● **Work request**: What is needed is an exact copy of every record.

* * * * *

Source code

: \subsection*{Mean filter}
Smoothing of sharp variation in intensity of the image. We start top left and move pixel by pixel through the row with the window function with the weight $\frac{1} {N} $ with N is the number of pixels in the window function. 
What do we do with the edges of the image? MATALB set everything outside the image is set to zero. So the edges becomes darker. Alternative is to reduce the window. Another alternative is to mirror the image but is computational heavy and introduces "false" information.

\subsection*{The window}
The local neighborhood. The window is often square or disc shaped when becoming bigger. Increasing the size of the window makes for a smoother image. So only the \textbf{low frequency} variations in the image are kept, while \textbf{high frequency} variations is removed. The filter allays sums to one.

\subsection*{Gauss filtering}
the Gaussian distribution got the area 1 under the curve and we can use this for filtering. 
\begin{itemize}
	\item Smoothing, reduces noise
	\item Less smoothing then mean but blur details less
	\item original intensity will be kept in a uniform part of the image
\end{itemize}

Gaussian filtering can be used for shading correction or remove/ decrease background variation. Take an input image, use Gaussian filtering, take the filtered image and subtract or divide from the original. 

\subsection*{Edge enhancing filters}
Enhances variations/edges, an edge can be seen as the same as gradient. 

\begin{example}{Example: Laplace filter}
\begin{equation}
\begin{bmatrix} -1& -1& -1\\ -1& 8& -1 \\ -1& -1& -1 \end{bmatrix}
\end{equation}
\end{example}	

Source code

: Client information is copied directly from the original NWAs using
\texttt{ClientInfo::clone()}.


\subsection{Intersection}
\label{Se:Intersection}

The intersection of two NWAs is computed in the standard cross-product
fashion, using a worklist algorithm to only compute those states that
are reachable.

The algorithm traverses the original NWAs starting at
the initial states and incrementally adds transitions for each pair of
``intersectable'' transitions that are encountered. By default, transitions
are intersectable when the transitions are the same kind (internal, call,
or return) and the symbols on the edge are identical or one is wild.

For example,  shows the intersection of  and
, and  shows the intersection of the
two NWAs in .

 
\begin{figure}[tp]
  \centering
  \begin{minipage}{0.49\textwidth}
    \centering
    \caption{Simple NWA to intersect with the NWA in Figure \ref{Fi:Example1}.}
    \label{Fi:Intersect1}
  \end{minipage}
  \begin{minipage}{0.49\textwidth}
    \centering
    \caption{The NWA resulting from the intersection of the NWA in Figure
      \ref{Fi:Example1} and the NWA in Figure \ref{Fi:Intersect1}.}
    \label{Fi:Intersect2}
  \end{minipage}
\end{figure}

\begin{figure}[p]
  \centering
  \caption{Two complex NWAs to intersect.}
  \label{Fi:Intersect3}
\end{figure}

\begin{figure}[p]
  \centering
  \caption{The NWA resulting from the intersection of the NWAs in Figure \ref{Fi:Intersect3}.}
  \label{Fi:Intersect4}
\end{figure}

* * * * *

● **Result**:
Source code

: \subsection*{Mean filter}
Smoothing of sharp variation in intensity of the image. We start top left and move pixel by pixel through the row with the window function with the weight $\frac{1} {N} $ with N is the number of pixels in the window function. 
What do we do with the edges of the image? MATALB set everything outside the image is set to zero. So the edges becomes darker. Alternative is to reduce the window. Another alternative is to mirror the image but is computational heavy and introduces "false" information.

\subsection*{The window}
The local neighborhood. The window is often square or disc shaped when becoming bigger. Increasing the size of the window makes for a smoother image. So only the \textbf{low frequency} variations in the image are kept, while \textbf{high frequency} variations is removed. The filter allays sums to one.

\subsection*{Gauss filtering}
the Gaussian distribution got the area 1 under the curve and we can use this for filtering. 
\begin{itemize}
	\item Smoothing, reduces noise
	\item Less smoothing then mean but blur details less
	\item original intensity will be kept in a uniform part of the image
\end{itemize}

Gaussian filtering can be used for shading correction or remove/ decrease background variation. Take an input image, use Gaussian filtering, take the filtered image and subtract or divide from the original. 

\subsection*{Edge enhancing filters}
Enhances variations/edges, an edge can be seen as the same as gradient. 

\begin{example}{Example: Laplace filter}
\begin{equation}
\begin{bmatrix} -1& -1& -1\\ -1& 8& -1 \\ -1& -1& -1 \end{bmatrix}
\end{equation}
\end{example}	

Source code

: Client information is copied directly from the original NWAs using
\texttt{ClientInfo::clone()}.


\subsection{Intersection}
\label{Se:Intersection}

The intersection of two NWAs is computed in the standard cross-product
fashion, using a worklist algorithm to only compute those states that
are reachable.

The algorithm traverses the original NWAs starting at
the initial states and incrementally adds transitions for each pair of
``intersectable'' transitions that are encountered. By default, transitions
are intersectable when the transitions are the same kind (internal, call,
or return) and the symbols on the edge are identical or one is wild.

For example,  shows the intersection of  and
, and  shows the intersection of the
two NWAs in .

 
\begin{figure}[tp]
  \centering
  \begin{minipage}{0.49\textwidth}
    \centering
    \caption{Simple NWA to intersect with the NWA in Figure \ref{Fi:Example1}.}
    \label{Fi:Intersect1}
  \end{minipage}
  \begin{minipage}{0.49\textwidth}
    \centering
    \caption{The NWA resulting from the intersection of the NWA in Figure
      \ref{Fi:Example1} and the NWA in Figure \ref{Fi:Intersect1}.}
    \label{Fi:Intersect2}
  \end{minipage}
\end{figure}

\begin{figure}[p]
  \centering
  \caption{Two complex NWAs to intersect.}
  \label{Fi:Intersect3}
\end{figure}

\begin{figure}[p]
  \centering
  \caption{The NWA resulting from the intersection of the NWAs in Figure \ref{Fi:Intersect3}.}
  \label{Fi:Intersect4}
\end{figure}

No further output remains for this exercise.